Divya Bharathi laughs often. On the phone, it doesn’t sound like nervous laughter. There is a wide-eyed, innocent quality to it. It is likely the shy giggle of a woman who grew up in a village. But, on Saturday, there is every likelihood that this film-maker would face police action. Media headlines may describe her as the urban-rural Naxalite from Tamil Nadu, if they choose to cite the police version of events.

Police harassment is not new for Divya Bharathi. The screening of her landmark expose on manual scavenging, ‘Kakkoos’, was disrupted across the state by the police. For them, the screening of the movie meant law and order problems.

Kakkoos dealt with the practice of manual scavenging and the caste basis of the practice, while critiquing the poor implementation of the law on manual scavenging. Swacch Bharat was critiqued too. Trenchant and well-researched, the film should have shamed authorities into action but it invited police action.

On Saturday, her film on the Ockhi disaster and the state’s response to it, “Orutharum Varale” will be on YouTube. The trailer is already out. Given her past experience when Kakkoos was disrupted if the screening was publicly announced, Divya Bharathi has released Orutharum in Chinnathurai, a fishermen village affected by the disaster in Kanyakumari, without a public announcement. “Thousands of villagers saw it though,” she says.

Even as Kakkoos was set for release early March, police started disrupting its screening in various places. In August, Pudhiya Tamilagam leader K Krishnaswamy said members of his caste group were portrayed negatively and criticized the film. Divya Bharathi soon started receiving phone calls with obscenities and abuses – some threatening her with violence and worse. Based on a complaint lodged at that time, she was charged under various sections of criminal law including Section 66F of the IT Act relating to cyber terrorism. After the Orutharum trailer was released, a case was lodged in Gudalur, Ooty. She had to stay there to obtain bail.

Divya Bharathi is a former activist of the CPI (ML) Liberation. Having its moorings in the Naxalite movement, the party emerged in the open more than two decades ago, denouncing Naxalism and deciding to contest elections. For the police, Divya Bharathi, who joined the party well after it came overground, is a Naxalite. 
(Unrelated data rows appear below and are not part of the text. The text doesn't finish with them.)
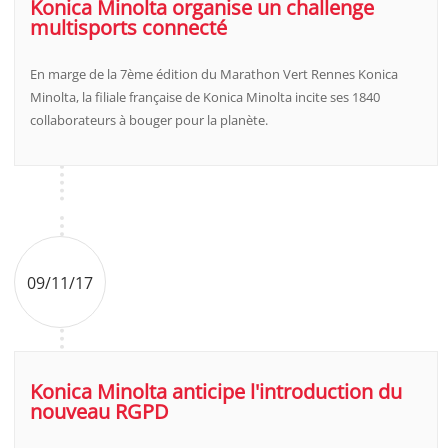
Konica Minolta organise un challenge
multisports connecté
En marge de la 7ème édition du Marathon Vert Rennes Konica
Minolta, la filiale française de Konica Minolta incite ses 1840
collaborateurs à bouger pour la planète.
09/11/17
Konica Minolta anticipe l'introduction du
nouveau RGPD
This daughter of a cotton mill worker in a village in Virudhunagar district is unfazed, however. Even when the trailer was released – on June 28 – police in civvies descended on her house. They accosted her on the Madurai High Court campus where she practices law.

Divya Bharathi has beaten down a string of cases – filed during her years as CPI (ML) Liberation activist. A law graduate, she was able to enroll in the bar after a long fight in court since there were cases pending against her. 

Divya Bharathi keeps using the word struggle while speaking. Will the next few days add to her struggles? Only the police know the answer to it.